**Requirement 1:**
Print the passage of the FeatureStore guide between "Prerequisites" and "configured (see Initialization)", inclusive.
**Requirement 2:**
In the FeatureStore guide, what does the Spark engine require?

**Supplied passage:**
Skip to content

FeatureStore

This guide demonstrates how to create and manage feature groups in Seeknal's Feature Store. Feature groups are the primary way to organize, store, and serve features for machine learning models.

Note: This guide demonstrates Seeknal's Python API for programmatic feature group creation and management. For a CLI-based workflow using the draft → dry-run → apply pattern with YAML definitions, see the YAML Pipeline Tutorial. Both approaches are valid - choose based on your workflow preference.

Prerequisites

Before running these examples, ensure you have:

  1. Seeknal installed (see Installation Guide)
  2. Project and Entity configured (see Initialization)
  3. DuckDB engine (default, no additional setup) or Spark engine (requires PySpark)

Core Concepts

Feature Groups

A FeatureGroup is a logical grouping of related features that:

  • Share the same entity (e.g., user, product, transaction)

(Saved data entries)
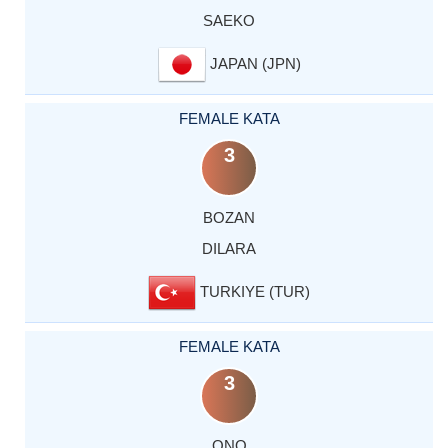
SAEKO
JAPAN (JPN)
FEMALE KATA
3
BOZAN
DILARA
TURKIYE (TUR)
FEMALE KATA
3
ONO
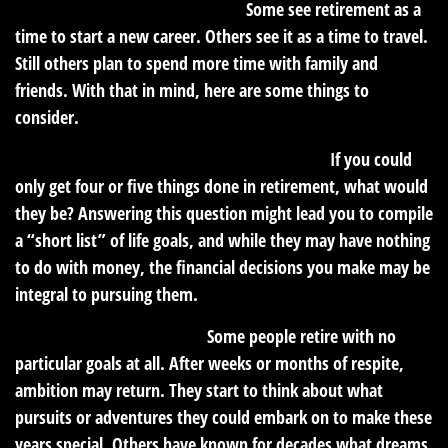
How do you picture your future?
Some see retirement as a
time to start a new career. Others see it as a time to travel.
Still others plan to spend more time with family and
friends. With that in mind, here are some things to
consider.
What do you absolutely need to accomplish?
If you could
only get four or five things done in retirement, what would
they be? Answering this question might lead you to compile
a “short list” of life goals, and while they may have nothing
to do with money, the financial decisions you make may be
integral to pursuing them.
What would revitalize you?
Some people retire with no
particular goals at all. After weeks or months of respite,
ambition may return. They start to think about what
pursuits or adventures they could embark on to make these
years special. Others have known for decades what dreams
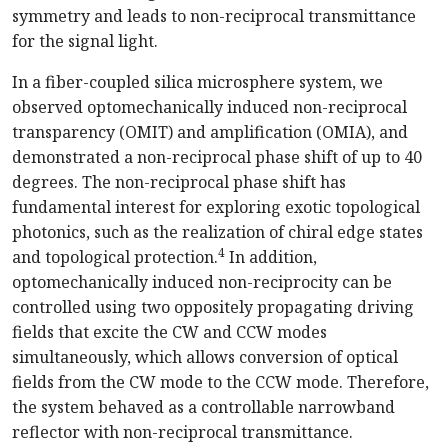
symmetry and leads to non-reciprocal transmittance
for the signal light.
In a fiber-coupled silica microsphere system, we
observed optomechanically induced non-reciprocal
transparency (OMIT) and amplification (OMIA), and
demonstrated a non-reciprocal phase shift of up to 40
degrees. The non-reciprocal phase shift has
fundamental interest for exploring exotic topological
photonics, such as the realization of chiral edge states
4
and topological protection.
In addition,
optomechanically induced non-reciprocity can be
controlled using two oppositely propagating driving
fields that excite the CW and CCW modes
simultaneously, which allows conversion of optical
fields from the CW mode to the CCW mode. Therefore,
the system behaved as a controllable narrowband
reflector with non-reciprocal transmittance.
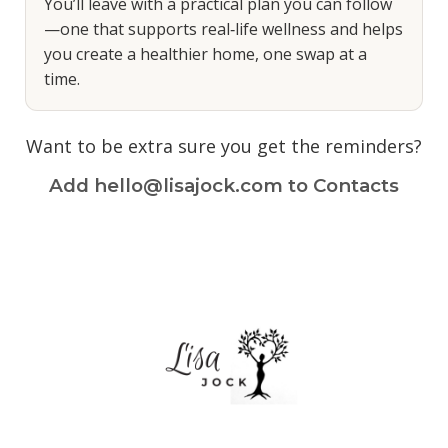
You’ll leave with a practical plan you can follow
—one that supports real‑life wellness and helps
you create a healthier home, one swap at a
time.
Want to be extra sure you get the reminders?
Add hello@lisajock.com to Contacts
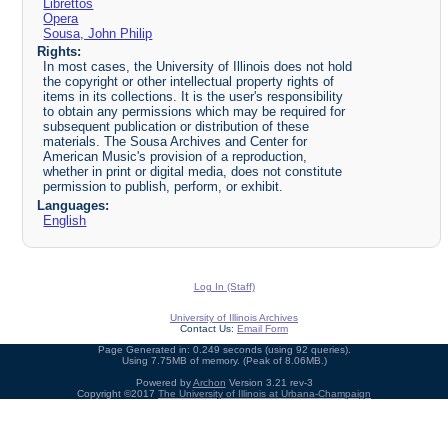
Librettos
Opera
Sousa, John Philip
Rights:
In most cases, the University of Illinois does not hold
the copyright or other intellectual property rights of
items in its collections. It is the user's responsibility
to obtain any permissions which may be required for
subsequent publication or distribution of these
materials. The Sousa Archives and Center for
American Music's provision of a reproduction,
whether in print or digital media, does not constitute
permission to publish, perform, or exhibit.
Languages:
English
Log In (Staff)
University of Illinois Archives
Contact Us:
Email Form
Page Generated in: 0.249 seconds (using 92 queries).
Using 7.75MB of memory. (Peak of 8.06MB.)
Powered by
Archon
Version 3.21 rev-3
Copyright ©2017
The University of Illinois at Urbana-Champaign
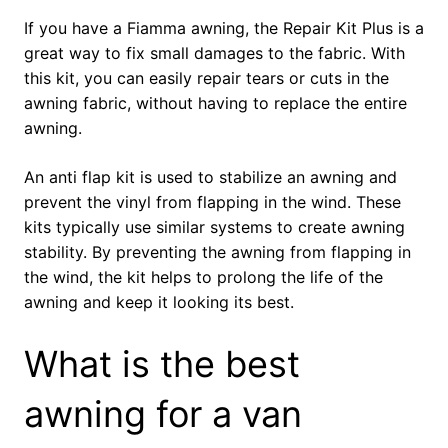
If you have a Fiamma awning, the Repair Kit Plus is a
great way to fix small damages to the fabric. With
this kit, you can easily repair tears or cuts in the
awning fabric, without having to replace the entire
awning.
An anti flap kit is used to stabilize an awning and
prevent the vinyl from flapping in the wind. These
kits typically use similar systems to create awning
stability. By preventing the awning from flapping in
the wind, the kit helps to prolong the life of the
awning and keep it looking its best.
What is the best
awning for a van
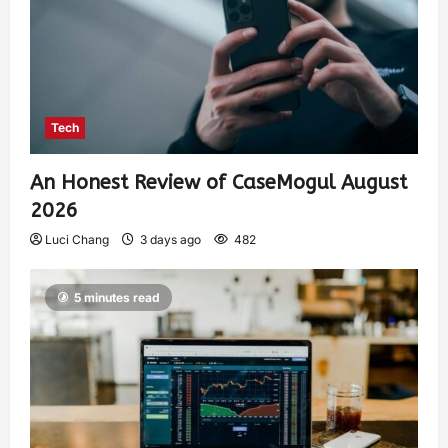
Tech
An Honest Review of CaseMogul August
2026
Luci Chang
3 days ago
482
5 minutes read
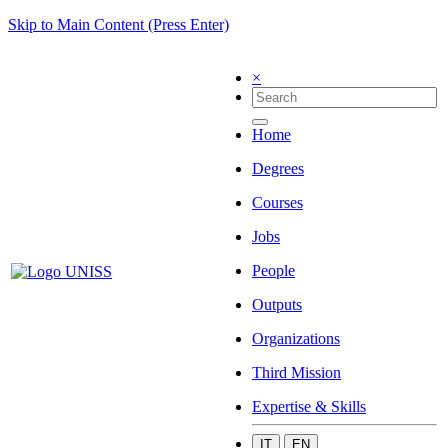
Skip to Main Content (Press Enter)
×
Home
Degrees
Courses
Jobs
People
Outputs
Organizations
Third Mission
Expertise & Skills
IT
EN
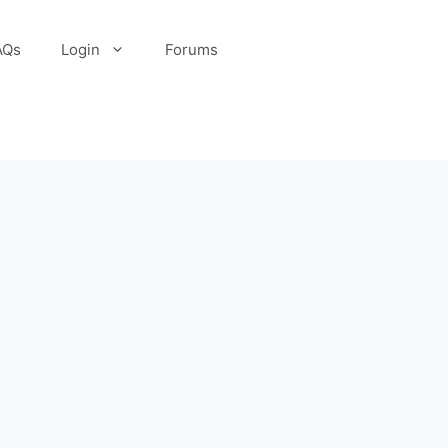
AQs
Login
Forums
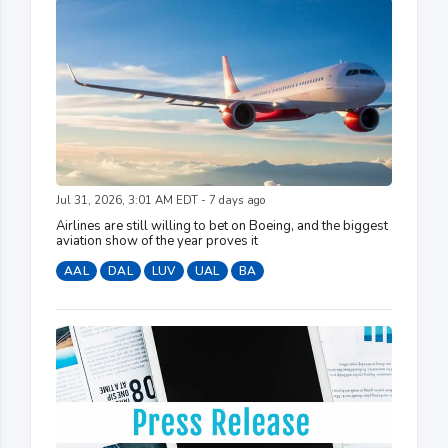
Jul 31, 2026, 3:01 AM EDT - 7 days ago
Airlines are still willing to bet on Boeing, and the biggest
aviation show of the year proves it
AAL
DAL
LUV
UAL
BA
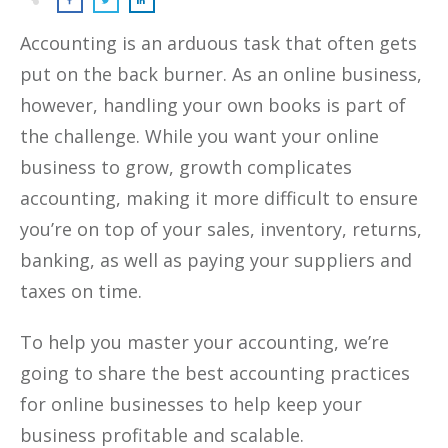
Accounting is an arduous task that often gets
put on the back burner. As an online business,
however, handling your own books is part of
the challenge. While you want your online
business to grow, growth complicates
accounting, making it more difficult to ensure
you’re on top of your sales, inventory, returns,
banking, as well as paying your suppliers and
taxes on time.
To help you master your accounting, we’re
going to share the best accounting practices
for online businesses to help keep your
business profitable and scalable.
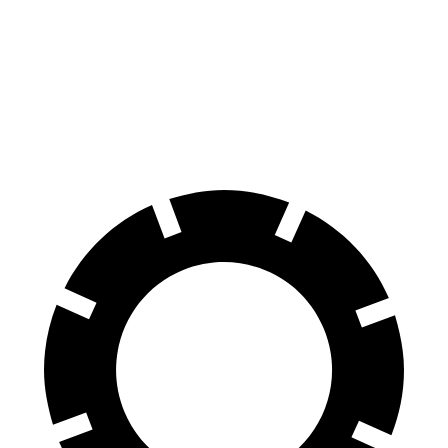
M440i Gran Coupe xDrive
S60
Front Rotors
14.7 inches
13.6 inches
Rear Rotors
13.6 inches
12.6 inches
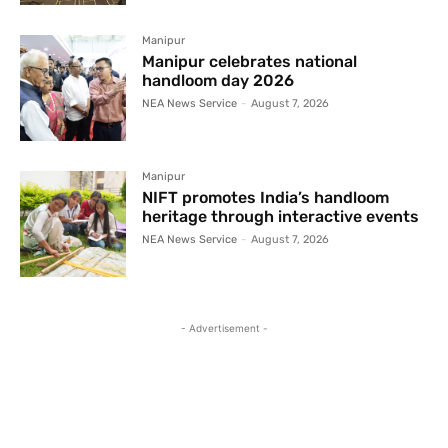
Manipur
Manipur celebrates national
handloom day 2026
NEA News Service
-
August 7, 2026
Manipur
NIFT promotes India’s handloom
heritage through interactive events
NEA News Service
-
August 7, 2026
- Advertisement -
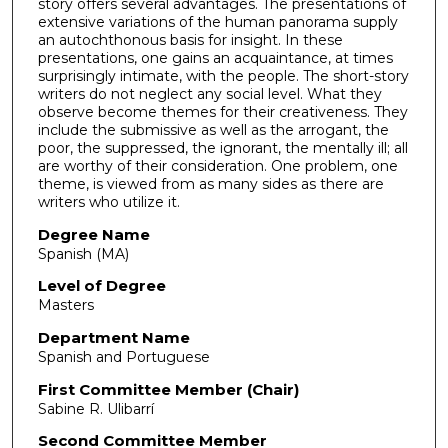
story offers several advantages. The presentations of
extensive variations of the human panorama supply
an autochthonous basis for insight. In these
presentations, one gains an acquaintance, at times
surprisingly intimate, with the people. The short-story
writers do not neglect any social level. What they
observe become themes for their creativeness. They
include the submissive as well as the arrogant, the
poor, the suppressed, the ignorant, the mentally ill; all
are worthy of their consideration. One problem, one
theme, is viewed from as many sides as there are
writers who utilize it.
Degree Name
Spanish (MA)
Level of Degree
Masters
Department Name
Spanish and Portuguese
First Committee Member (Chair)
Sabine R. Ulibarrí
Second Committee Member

**Answer section 1:**
Prerequisites

Before running these examples, ensure you have:

  1. Seeknal installed (see Installation Guide)
  2. Project and Entity configured (see Initialization)

**Answer section 2:**
PySpark